Croisières et Voyages

Après avoir racheté le tour opérateur belge All Ways en janvier dernier, Rivages du Monde souhaite à l’avenir disposer d'un seul et même paquebot pour la programmation maritime des deux sociétés. RDM affrète depuis 2016, auprès de la compagnie britannique Cruise & Maritime Voyages, l’Astoria, navire d’un peu plus de 500 passagers avec lequel il rempile en 2019 pour 7 croisières, soit une durée totale de quatre mois d’exploitation. All Ways, de son côté, a l’habitude d’affréter le FTI Berlin (380 passagers) à raison d’environ 35 jours par an. « Dès que possible, à partir de 2020, mon souhait est de me désengager du Berlin pour n’exploiter qu’un navire, à la fois pour Rivages du Monde et pour All Ways. Il ne s'agit pas de mélanger, chacun aura des départs réservés à sa propre clientèle car les produits sont différents. Cela nous ferait étendre l’affrètement du navire de quatre à six mois, ce qui est une durée idéale pour nous car elle intègre le programme existant et permettra de répondre à la demande », explique à Mer et Marine le patron de RDM, Alain Souleille.

 

Le FTI Berlin (© FABIEN MONTREUIL)

Le FTI Berlin (© FABIEN MONTREUIL)

 

En attendant, l’opérateur français commercialise tout de même sur le marché hexagonal quelques croisières sur le FTI Berlin, soit quatre cette année et trois en 2019. « Nous n’avons pas l’intention de commercialiser le Berlin en France si ce n’est en effet, pour cette période de transition, sur quelques croisières, ce qui a pour but de conforter All Ways, qui a eu quelques soucis de remplissage cette année ».

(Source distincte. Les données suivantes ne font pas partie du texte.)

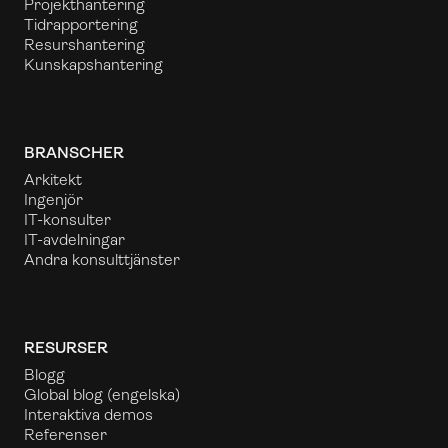
Projekthantering
Tidrapportering
Resurshantering
Kunskapshantering
BRANSCHER
Arkitekt
Ingenjör
IT-konsulter
IT-avdelningar
Andra konsulttjänster
RESURSER
Blogg
Global blog
(engelska)
Interaktiva demos
Referenser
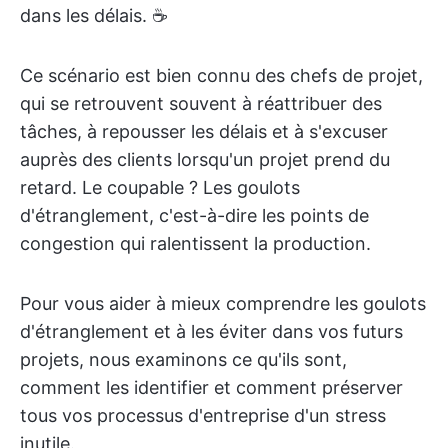
dans les délais. ☕
Ce scénario est bien connu des chefs de projet,
qui se retrouvent souvent à réattribuer des
tâches, à repousser les délais et à s'excuser
auprès des clients lorsqu'un projet prend du
retard. Le coupable ? Les goulots
d'étranglement, c'est-à-dire les points de
congestion qui ralentissent la production.
Pour vous aider à mieux comprendre les goulots
d'étranglement et à les éviter dans vos futurs
projets, nous examinons ce qu'ils sont,
comment les identifier et comment préserver
tous vos processus d'entreprise d'un stress
inutile.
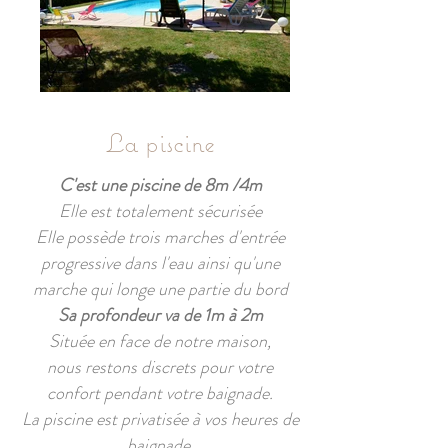
La piscine
C'est une piscine de 8m /4m
Elle est totalement sécurisée
Elle possède trois marches d'entrée
progressive dans l'eau ainsi qu'une
marche qui longe une partie du bord
Sa profondeur va de 1m à 2m
Située en face de notre maison,
nous restons discrets pour votre
confort pendant votre baignade.
La piscine est privatisée à vos heures de
baignade.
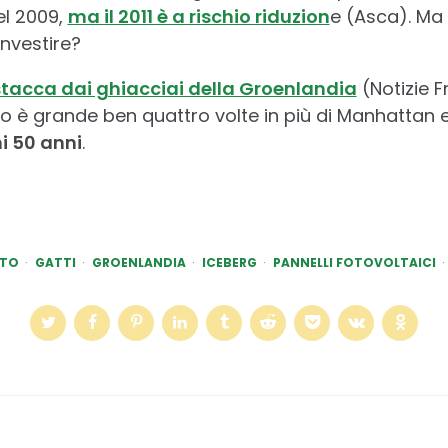
el 2009,
ma il 2011 è a rischio riduzion
e
(Asca). Ma
investire?
 stacca dai ghiacciai della Groenlandia
(Notizie 
io è grande ben quattro volte in più di Manhattan 
i 50 anni
.
STO
GATTI
GROENLANDIA
ICEBERG
PANNELLI FOTOVOLTAICI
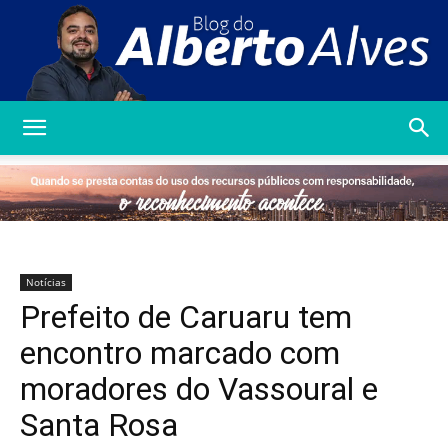
Blog
do
Notícias
Prefeito de Caruaru tem
Alberto
encontro marcado com
moradores do Vassoural e
Santa Rosa
Alves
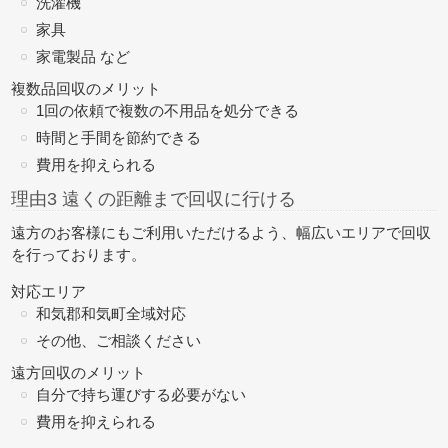
洗濯機
家具
家電製品 など
複数品回収のメリット
1回の依頼で複数の不用品を処分できる
時間と手間を節約できる
費用を抑えられる
理由3 遠くの距離まで回収に行ける
遠方のお客様にもご利用いただけるよう、幅広いエリアで回収
を行っております。
対応エリア
和気郡和気町全域対応
その他、ご相談ください
遠方回収のメリット
自分で持ち運びする必要がない
費用を抑えられる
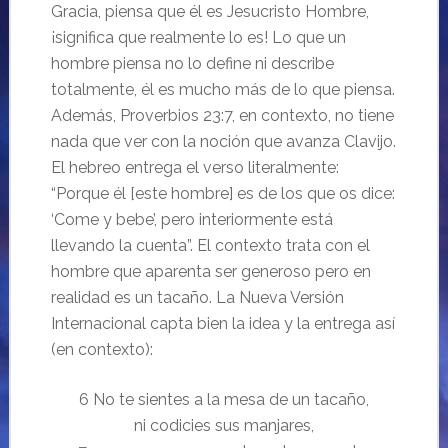
Gracia, piensa que él es Jesucristo Hombre,
¡significa que realmente lo es! Lo que un
hombre piensa no lo define ni describe
totalmente, él es mucho más de lo que piensa.
Además, Proverbios 23:7, en contexto, no tiene
nada que ver con la noción que avanza Clavijo.
El hebreo entrega el verso literalmente:
“Porque él [este hombre] es de los que os dice:
‘Come y bebe’, pero interiormente está
llevando la cuenta”. El contexto trata con el
hombre que aparenta ser generoso pero en
realidad es un tacaño. La Nueva Versión
Internacional capta bien la idea y la entrega así
(en contexto):
6 No te sientes a la mesa de un tacaño,
ni codicies sus manjares,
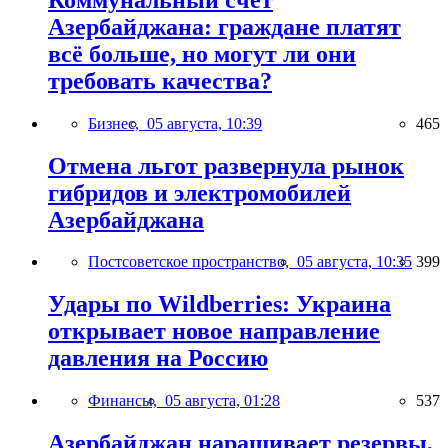
Азербайджана: граждане платят
всё больше, но могут ли они
требовать качества?
Бизнес,
05 августа, 10:39
465
Отмена льгот развернула рынок
гибридов и электромобилей
Азербайджана
Постсоветское пространство,
05 августа, 10:35
399
Удары по Wildberries: Украина
открывает новое направление
давления на Россию
Финансы,
05 августа, 01:28
537
Азербайджан наращивает резервы,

Affréter l'Astoria aussi longtemps que possible

Concernant l’Astoria, qui arbore désormais sur sa cheminée le logo de Rivages du Monde, Alain Souleille souhaite le conserver le plus longtemps possible. Plus vieux paquebot en activité, cet ancien liner suédois de 160 mètres et 277 cabines, entré en service en 1948 sous le nom de Stockholm, a été complètement reconstruit en 1994. Et il a été sérieusement rénové en 2013 lorsqu’il fut repris par l’éphémère compagnie portugaise Portuscale Cruises, contrainte de cesser son activité dès 2014. Propriété des banques créancières de cet ancien armateur, l’Azores, devenu Astoria, est exploité depuis début 2015 par CMV et convient parfaitement au fondateur de RDM : « Je suis fan de l’Astoria, c’est un vieux bateau mais il a de très belles lignes et à l’intérieur, tout a été refait avec goût. Ce navire a beaucoup de charme, notre clientèle l’apprécie énormément et ils sont nombreux à revenir car ils aiment voyager avec lui. Pour nous, c’est le navire idéal, avec une capacité de seulement 500 passagers et une taille qui lui permet de faire escale à peu près partout. Un tel bateau est aujourd'hui très difficile à trouver  sur le marché, du moins à des prix raisonnables ». Mais l’Astoria vieillit et il pourrait bien, dans les années qui viennent, ne plus répondre aux nouvelles règlementations maritimes, en particuliers celles relatives aux rejets atmosphériques. « Pour le moment il est parfaitement opérationnel et nous ne prévoyons pas de changer de bateau. Mais évidemment, si la question de son maintien se pose, nous chercherons un autre navire ».

 

L'Astoria (© FABIEN MONTREUIL)

L'Astoria (© FABIEN MONTREUIL)

 

Des croisières concentrées sur l'Europe du nord

En 2015, RDM avait affrété l’Astoria sur une durée beaucoup plus longue, de mai à octobre, avec un programme de 14 croisières vers les îles britanniques, l’Irlande, les fjords norvégiens, le Spitzberg, l’Islande, le Groenland, maisn aussi la Méditerranée, l’Adriatique et la mer Noire. Depuis, la société française a réduit la voilure, en se concentrant sur le Royaume-Uni et l’Irlande, la Norvège jusqu’au Spitzberg, l’Islande et le Groenland. Exit la Méditerranée, si ce n’est au travers d’un affrètement d’opportunité de 10 jours de l’Ocean Majesty (520 passagers), en octobre 2019, entre Venise et Athènes via le canal de Corinthe (croisière qui sera commercialisée directement par RDM et probablement en partenariat avec un groupe de presse). Pour le reste, la Grande Bleue, avec la réduction sensible des possibilités d’escales pour des raisons sécuritaires sur la partie surd et orientale du bassin Méditerranéen, est devenue un marché trop compliqué pour Rivages du Monde. « C’est pour le moment une zone sinistrée et en surcapacité, sur laquelle on ne peut pas se battre avec les majors de la croisière en proposant des itinéraires similaires. Nous gardons toutefois un pied en Méditerranée avec l’Ocean Majesty, qui est déjà exploité dans cette région par un opérateur allemand et que nous récupérons en fin de saison, en profitant de son positionnement sur place ».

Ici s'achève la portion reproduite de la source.